Well, what the heck? Kirk never needed a shuttle.

Comments

( 4 comments — Leave a comment )
aadler
Jan. 9th, 2016 01:54 am (UTC)
I’m going to offer reassurances here. The captain’s conscientious adherence to the same regimen he imposes on his crew is familiar to me not only through my own military experiences, but in various mil-space tales I’ve read, most specifically those by David Weber. The training is what’s being highlighted, and the officer’s dedication; Chekov made a good point, and one worth heeding, but I doubt he himself followed it in every single instance.

If I read your story, and found the captain never piloting a shuttle, I wouldn’t feel cheated. I probably wouldn’t notice. Some things stick out — they’re too prominent not to be significant, or made so — but for most things, it depends on the treatment, and I see no fault in yours.
ozma914
Jan. 9th, 2016 07:08 am (UTC)
Hm ... you're the first person I should have considered to give the story a read! I was never in the military (although I have been involved with secret squirrels from time to time), so I'm a well-researched novice. My only saving grace is that this is the military of 500 years from now, not today. My other is that the story leans toward humor, and I actually get a little subversive with SF tropes, anyway ... a comment toward the end of the story handles Chekov and his gun.
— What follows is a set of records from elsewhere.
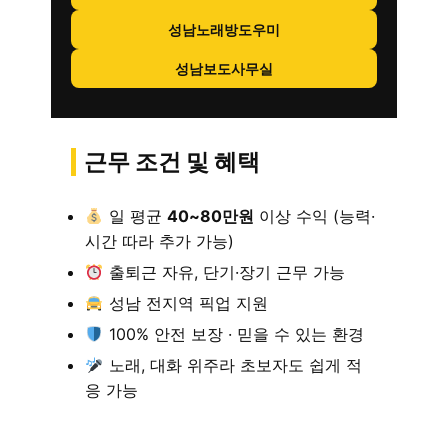
성남노래방도우미
성남보도사무실
근무 조건 및 혜택
일 평균
40~80만원
이상 수익 (능력·
시간 따라 추가 가능)
출퇴근 자유, 단기·장기 근무 가능
성남 전지역 픽업 지원
100% 안전 보장 · 믿을 수 있는 환경
노래, 대화 위주라 초보자도 쉽게 적
응 가능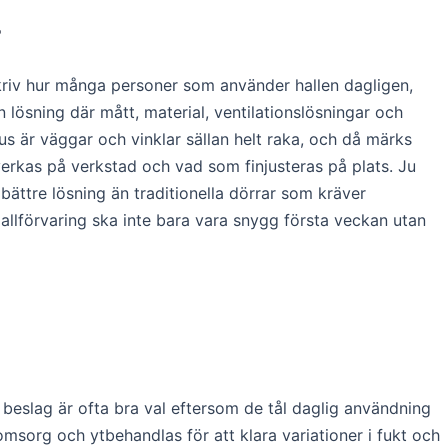
r
kriv hur många personer som använder hallen dagligen,
 lösning där mått, material, ventilationslösningar och
hus är väggar och vinklar sällan helt raka, och då märks
lverkas på verkstad och vad som finjusteras på plats. Ju
bättre lösning än traditionella dörrar som kräver
allförvaring ska inte bara vara snygg första veckan utan
ta beslag är ofta bra val eftersom de tål daglig användning
msorg och ytbehandlas för att klara variationer i fukt och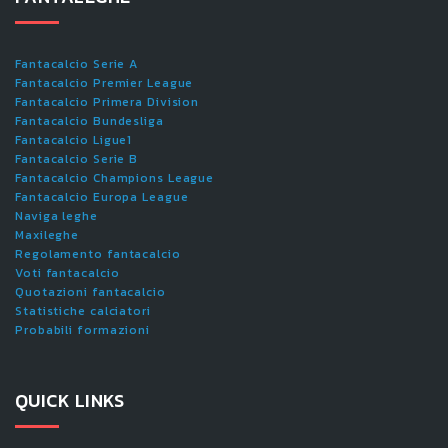
Fantacalcio Serie A
Fantacalcio Premier League
Fantacalcio Primera Division
Fantacalcio Bundesliga
Fantacalcio Ligue1
Fantacalcio Serie B
Fantacalcio Champions League
Fantacalcio Europa League
Naviga leghe
Maxileghe
Regolamento fantacalcio
Voti fantacalcio
Quotazioni fantacalcio
Statistiche calciatori
Probabili formazioni
QUICK LINKS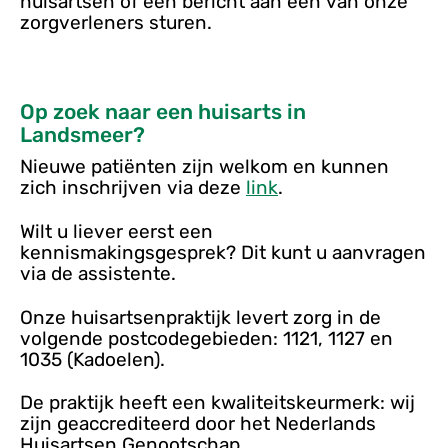
huisartsen of een bericht aan een van onze
zorgverleners sturen.
Op zoek naar een huisarts in
Landsmeer?
Nieuwe patiënten zijn welkom en kunnen
zich inschrijven via deze
link
.
Wilt u liever eerst een
kennismakingsgesprek? Dit kunt u aanvragen
via de assistente.
Onze huisartsenpraktijk levert zorg in de
volgende postcodegebieden: 1121, 1127 en
1035 (Kadoelen).
De praktijk heeft een kwaliteitskeurmerk: wij
zijn geaccrediteerd door het Nederlands
Huisartsen Genootschap.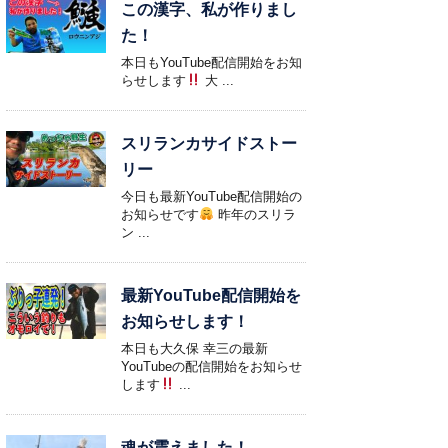
この漢字、私が作りまし
た！
本日もYouTube配信開始をお知
らせします
大 ...
スリランカサイドストー
リー
今日も最新YouTube配信開始の
お知らせです
昨年のスリラ
ン ...
最新YouTube配信開始を
お知らせします！
本日も大久保 幸三の最新
YouTubeの配信開始をお知らせ
します
...
魂が震えました！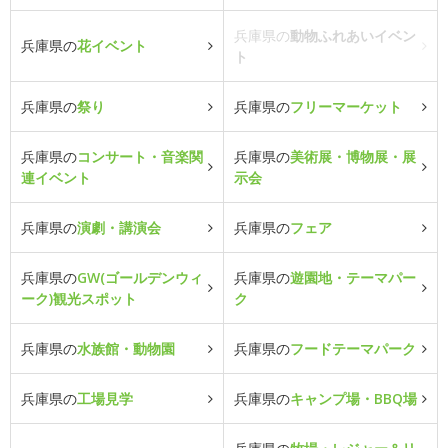
兵庫県の
動物ふれあいイベン
兵庫県の
花イベント
ト
兵庫県の
祭り
兵庫県の
フリーマーケット
兵庫県の
コンサート・音楽関
兵庫県の
美術展・博物展・展
連イベント
示会
兵庫県の
演劇・講演会
兵庫県の
フェア
兵庫県の
GW(ゴールデンウィ
兵庫県の
遊園地・テーマパー
ーク)観光スポット
ク
兵庫県の
水族館・動物園
兵庫県の
フードテーマパーク
兵庫県の
工場見学
兵庫県の
キャンプ場・BBQ場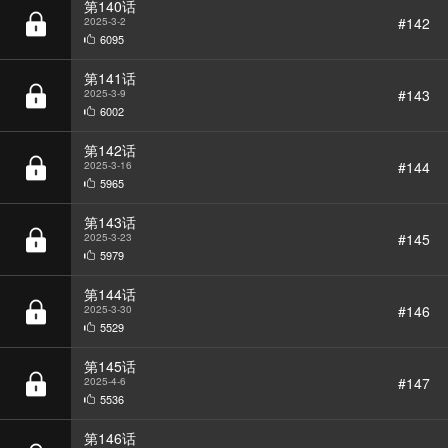
第141话
#143
2025-3-9
6002
第142话
#144
2025-3-16
5965
第143话
#145
2025-3-23
5979
第144话
#146
2025-3-30
5529
第145话
#147
2025-4-6
5536
第146话
#148
2025-4-13
5494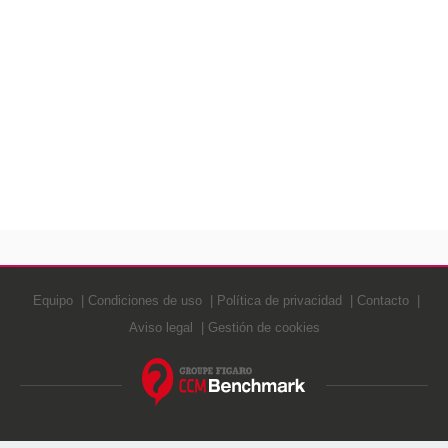
Equipo
Condiciones de uso
Política de privacidad
Contacto
Aviso legal
Gestión de cookies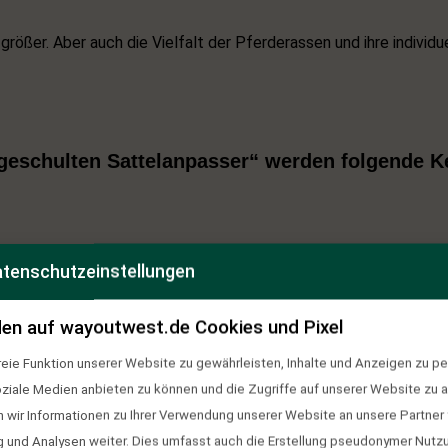
größer. Aber auch die Vielfalt der Pferderassen und ihre indivi
 geschulten Sattelanpasser“ werden folgende K
Pferdes
tenschutzeinstellungen
ck auf Sattellage und Sattelprobleme
und Fähigkeiten des Reiters
en auf wayoutwest.de Cookies und Pixel
n Eignung für die unterschiedlichen Nutzungsformen. (Dressur-, 
eie Funktion unserer Website zu gewährleisten, Inhalte und Anzeigen zu per
oziale Medien anbieten zu können und die Zugriffe auf unserer Website zu a
peziellen Pferd unter Berücksichtigung der individuellen Nutzun
ir Informationen zu Ihrer Verwendung unserer Website an unsere Partner f
he Arbeit des osteopathisch geschulten Sattelanpassers relevan
und Analysen weiter. Dies umfasst auch die Erstellung pseudonymer Nutzu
But you're right, Captain Gage's comprehensive training, unusual under the circumstances, becomes a factor later in the story.
cornerofmadness
Jan. 9th, 2016 04:45 am (UTC)
I like what you have above. COuld it be handled with mentioning that the captain has to be trained in several key areas even if s/he's not ever going to do them in a normal setting? (that used to bother me with later ST:TNG episodes where they were struggling to do more with the female characters and suddenly ship's counselors and doctors are commanding the ship.
ozma914
Jan. 9th, 2016 07:23 am (UTC)
I agree, that kind of thing bothered me, too. The peacetime space force in my universe sent its officer candidates through every rotation on the ship, under the theory of preparing for anything; but as this story opens they're in a desperate struggle, and new crew members generally are run through basic training and tend to specialize. This is why the crew is puzzled by Gage's actions: Even though they're headed toward a non-combat area (allegedly), he insists on having everyone as prepared as humanly possibly in every area.

Unlike some of the draftees and reservists on the ship, Gage is career military, so at the opening of the story he's already been through the rotations. But piloting a shuttle is a specialized job that captains aren't expected to do--just like a ship's counselor wouldn't be expected to command, or for that matter to do a doctor's job. Just the same Gage, who in my backstory already has some piloting experience, wants to know everyone's jobs as much as possible.